Poor traffic light sequencing blamed by many of those taking part in the survey
According to new research by the RAC, 80% of drivers in the UK struggle to stop in yellow box junctions, whilst 46% admit that they’ve even stopped in a yellow box junction and ended up blocking the road.
A majority of those taking part in the survey blamed poor traffic-light sequencing.
From the drivers who confessed to breaking the law surrounding yellow box junctions, 78% said poor sequencing of traffic lights was to blame, whilst 32% said it was other road users who led them to breaking the rules as well.
One in five believe the box junctions have been badly designed, whilst 15% think they’re quite often used in the wrong locations.
At present, only London and Cardiff councils have the power to hand out PCNs for minor road traffic offences, whilst it’s down to the police everywhere else.
Concern is growing however with experts, as police officer numbers continue to fall and catching law breakers is now becoming much harder, resulting in low numbers of penalties being issued for box junction misuse across the country.
A total of 2,000 drivers took part in the survey, with more than a third (36%) saying that all councils should be given the power to issue penalties for box junction offences, whilst the same number of people thought these powers should only be used at problematic junctions.

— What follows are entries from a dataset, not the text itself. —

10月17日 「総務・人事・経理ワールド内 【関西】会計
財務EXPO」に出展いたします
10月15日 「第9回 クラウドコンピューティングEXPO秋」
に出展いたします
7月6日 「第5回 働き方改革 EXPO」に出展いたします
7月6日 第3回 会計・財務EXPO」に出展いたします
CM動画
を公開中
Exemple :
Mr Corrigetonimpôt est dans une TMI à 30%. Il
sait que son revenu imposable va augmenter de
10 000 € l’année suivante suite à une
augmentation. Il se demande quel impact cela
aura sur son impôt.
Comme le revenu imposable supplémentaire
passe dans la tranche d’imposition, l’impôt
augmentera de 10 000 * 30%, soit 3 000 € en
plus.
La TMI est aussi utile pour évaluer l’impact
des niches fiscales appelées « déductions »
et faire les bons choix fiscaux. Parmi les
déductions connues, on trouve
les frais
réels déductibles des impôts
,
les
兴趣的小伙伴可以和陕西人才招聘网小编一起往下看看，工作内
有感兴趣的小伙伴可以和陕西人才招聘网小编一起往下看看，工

In London, the penalty for stopping in a box junction is £130 which is halved if the offender pays early. Data obtained by the RAC shows that Transport for London (TfL) issued 123,071 box junction PCNs during the last financial year, an increase of 108,164 compared to the previous year.
“There is a strong feeling that many junctions are not set up fairly, which leads to drivers having no choice but to stop in them, whether that’s due to poor traffic light sequencing, poor design or being used in the wrong place,” said RAC spokesman Simon Williams.

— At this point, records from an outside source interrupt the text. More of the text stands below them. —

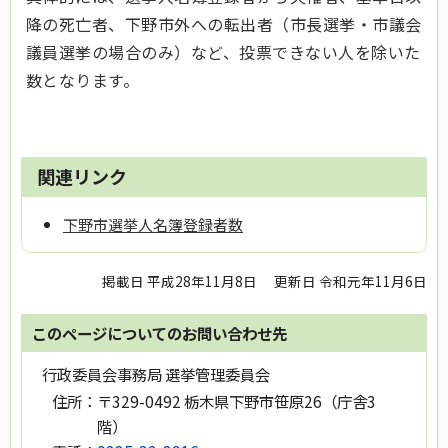
降の死亡者、下野市外への転出者（市長選挙・市議会
議員選挙の場合のみ）など、投票できない人を除いた
数となります。
関連リンク
下野市選挙人名簿登録者数
掲載日 平成28年11月8日
更新日 令和元年11月6日
このページについてのお問い合わせ先
行政委員会事務局 選挙管理委員会
住所：
〒329-0492 栃木県下野市笹原26（庁舎3
階）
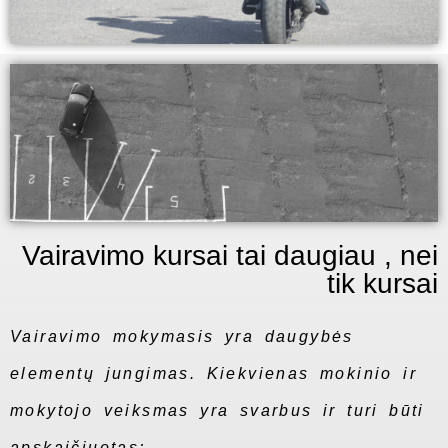
Vairavimo kursai tai daugiau , nei
tik kursai
Vairavimo mokymasis yra daugybės
elementų jungimas. Kiekvienas mokinio ir
mokytojo veiksmas yra svarbus ir turi būti
apskaičiuotas;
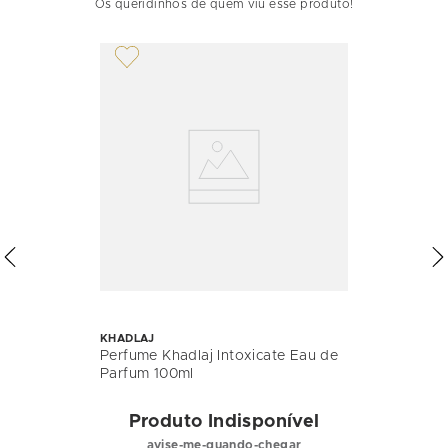
Os queridinhos de quem viu esse produto!
KHADLAJ
Perfume Khadlaj Intoxicate Eau de
Parfum 100ml
Produto Indisponível
avise-me-quando-chegar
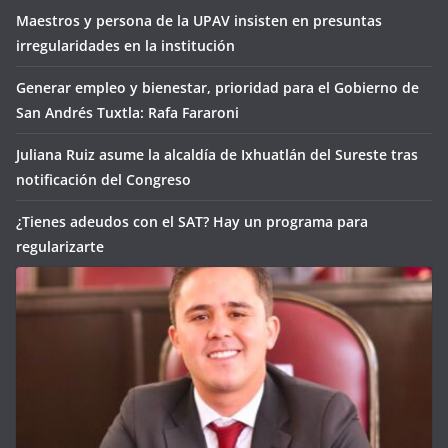
Maestros y persona de la UPAV insisten en presuntas
irregularidades en la institución
Generar empleo y bienestar, prioridad para el Gobierno de
San Andrés Tuxtla: Rafa Fararoni
Juliana Ruiz asume la alcaldía de Ixhuatlán del Sureste tras
notificación del Congreso
¿Tienes adeudos con el SAT? Hay un programa para
regularizarte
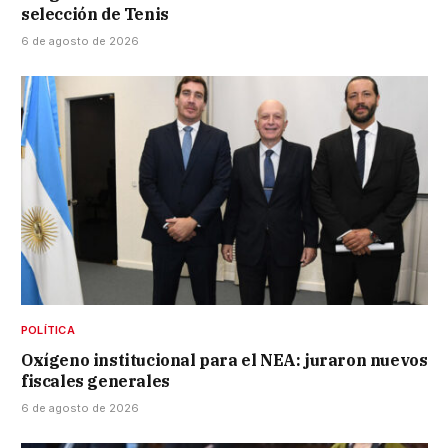
selección de Tenis
6 de agosto de 2026
POLÍTICA
Oxígeno institucional para el NEA: juraron nuevos
fiscales generales
6 de agosto de 2026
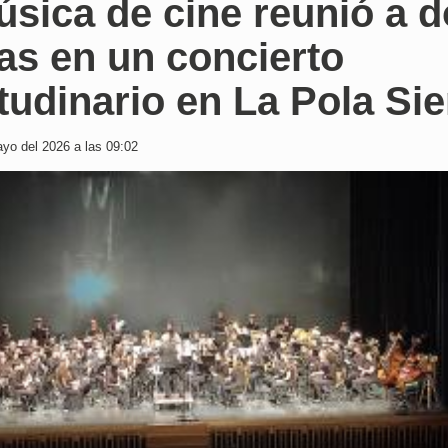
sica de cine reunió a 
as en un concierto
tudinario en La Pola Sie
yo del 2026 a las 09:02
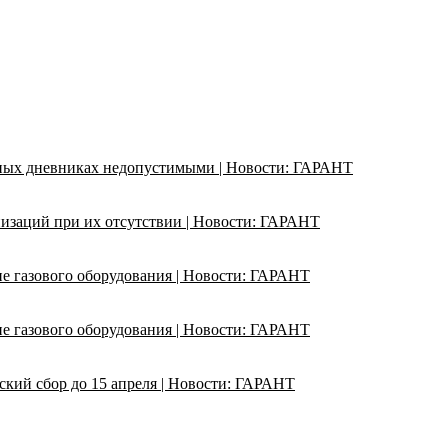
ьных дневниках недопустимыми | Новости: ГАРАНТ
изаций при их отсутствии | Новости: ГАРАНТ
ие газового оборудования | Новости: ГАРАНТ
ие газового оборудования | Новости: ГАРАНТ
кий сбор до 15 апреля | Новости: ГАРАНТ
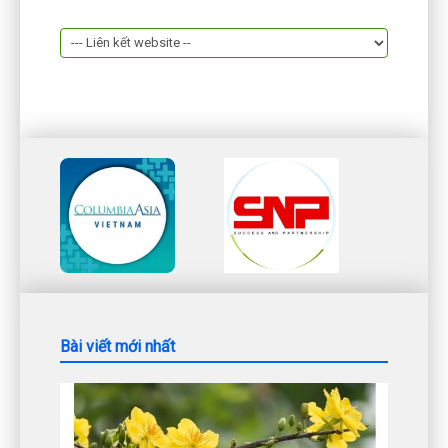
Bài viết mới nhất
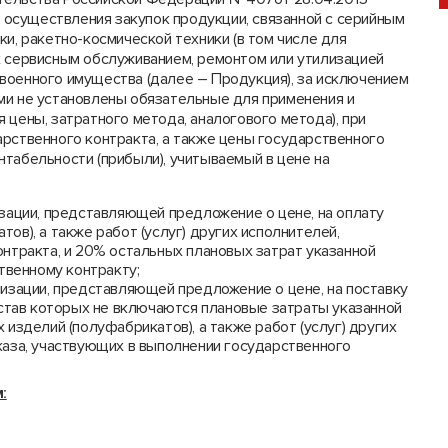
е осуществления закупок продукции, связанной с серийным
ки, ракетно-космической техники (в том числе для
х сервисным обслуживанием, ремонтом или утилизацией
военного имущества (далее – Продукция), за исключением
ми не установлены обязательные для применения и
 цены, затратного метода, аналогового метода), при
арственного контракта, а также цены государственного
табельности (прибыли), учитываемый в цене на
зации, представляющей предложение о цене, на оплату
в), а также работ (услуг) других исполнителей,
нтракта, и 20% остальных плановых затрат указанной
твенному контракту;
изации, представляющей предложение о цене, на поставку
остав которых не включаются плановые затраты указанной
изделий (полуфабрикатов), а также работ (услуг) других
аза, участвующих в выполнении государственного
:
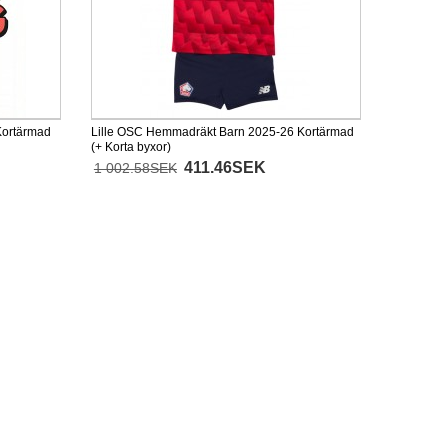
Kortärmad
Lille OSC Hemmadräkt Barn 2025-26 Kortärmad
(+ Korta byxor)
411.46SEK
1 002.58SEK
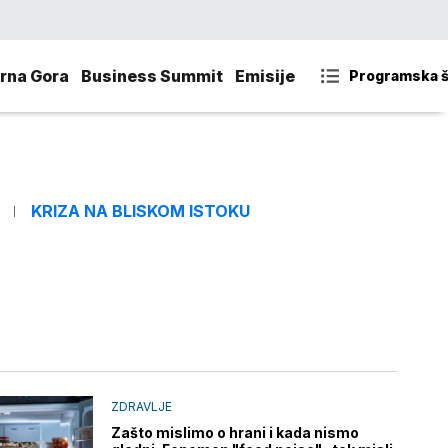
rna Gora
Business Summit
Emisije
Programska 
KRIZA NA BLISKOM ISTOKU
ZDRAVLJE
Zašto mislimo o hrani i kada nismo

According to Mr Williams, box junctions can “heighten stress for drivers as those at the front of traffic lights often feel pressured to move on as a result of impatient drivers behind”, adding that whilst the RAC is “generally supportive of local authorities having the power to enforce yellow box junctions”, he was concerned and worried that if all councils were granted this power, “cash-strapped authorities may see it as a lucrative revenue stream”, so to prevent this from happening, drivers should be issued with a warning letter if it’s their first offence.